RECORDS PROVIDED:
--*--

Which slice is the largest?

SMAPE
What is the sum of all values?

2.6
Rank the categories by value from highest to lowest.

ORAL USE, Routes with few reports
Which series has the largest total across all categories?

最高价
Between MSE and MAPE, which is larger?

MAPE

--*--

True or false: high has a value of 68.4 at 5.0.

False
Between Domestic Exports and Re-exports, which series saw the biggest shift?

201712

--*--

PROBLEM: Identify each line in the records above that contains the string "largest", and copy every such line. Matching is case-sensitive.

RESPONSE TO THIS TASK:
Which slice is the largest?
Which series has the largest total across all categories?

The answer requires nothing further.